Think about it this way, almost every single object we interact with in our world goes through a warehouse in some capacity. It has to go through the logistics network before it gets to us unless you go to a factory and just buy it but 99.999% of the goods in the world flow through some logistics network in some capacity. So when you think about it that way, logistics and warehouses are probably, arguably, the most complex and diverse scenarios that you have.

What's next?

So in that perspective, AI that is trained and has shown success in warehouses should have the ability to interact with the broader world. And I am choosing the word very carefully here because there is an AI challenge and there is also a robotics challenge. The reason I say that is, that even when you have an AI that has learned how to handle every single object in the world, that does not mean you have the physical body that is right for the rest of the work. Let’s say I want to build a household robot and I am giving it an AI that understands how to interact with anything that exists in your home because it has seen it all in a warehouse. The ability to have the Covariant Brain to solve that AI problem, I have a lot of confidence about. But whether we have the ability to build a physical mechanical robot that is cost-effective in a home setting, that becomes entirely different.
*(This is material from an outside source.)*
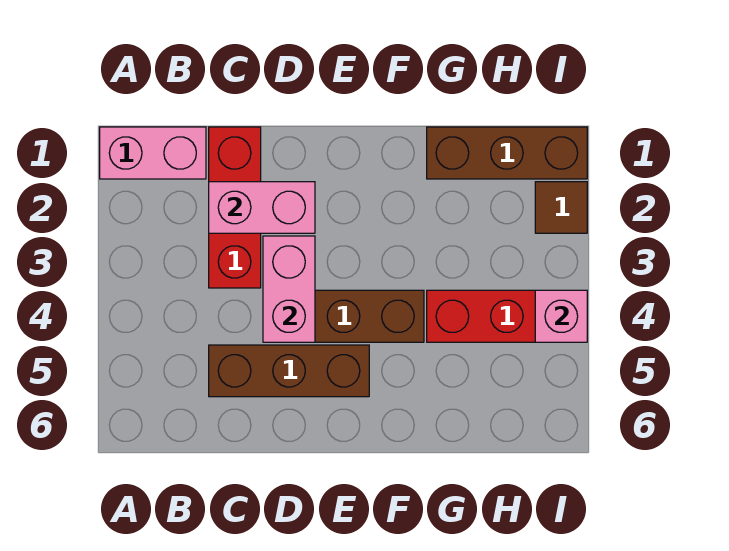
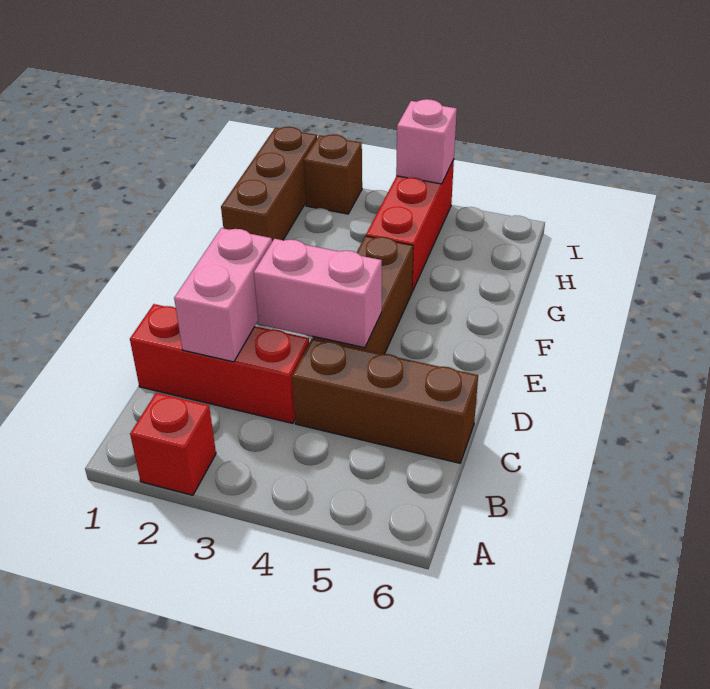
pink brick A1:B1 level 1 -> none
none -> red brick A2 level 1
brown brick C5:E5 level 1 -> brown brick C4:C6 level 1
brown tile I2 level 1 -> brown brick I2 level 1

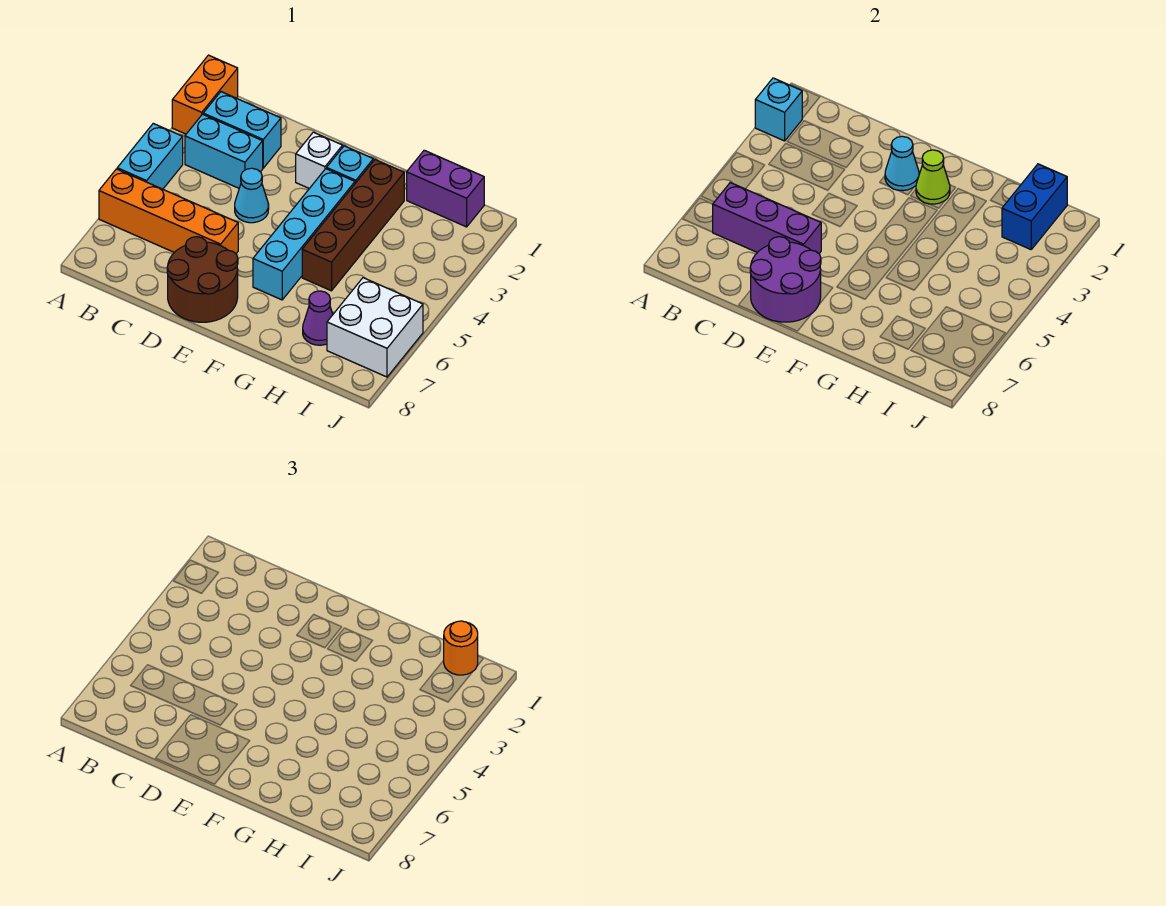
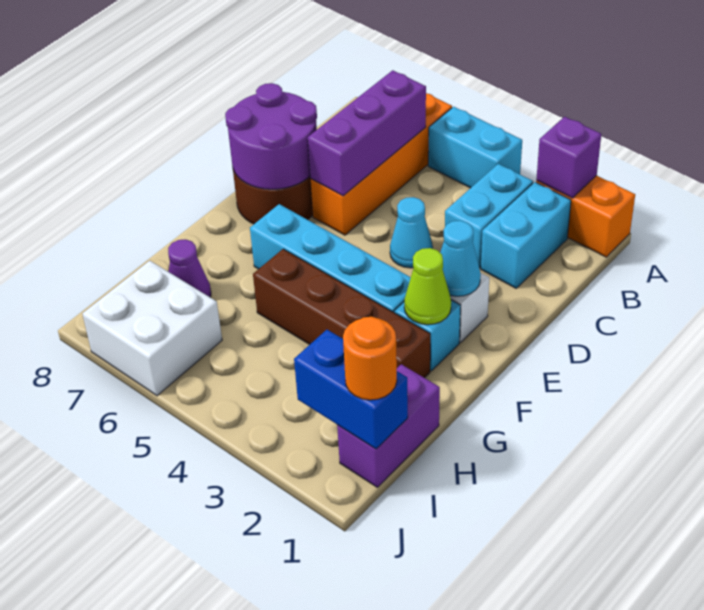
cyan brick A2 level 2 -> purple brick A2 level 2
I would say that the same philosophy would basically guide the Covariant Brain and how Covariant expands to additional domains. It is basically evaluating whether the physical body makes sense for a certain industry. But then there are a lot of industries where that would make sense, for example, a large chunk of manufacturing is still manual, and agriculture, especially when it comes to picking and handling of goods is largely manual. And the service industry is still largely manual, restaurants and commercial kitchens are still extremely manual and all of these places have sufficient industrial scale to make building purpose-specific robotics hardware worthwhile. So those would be places we expand into, but then as hardware costs come down, we definitely would expect Covariant Brain-powered robots to go into a consumer setting as well.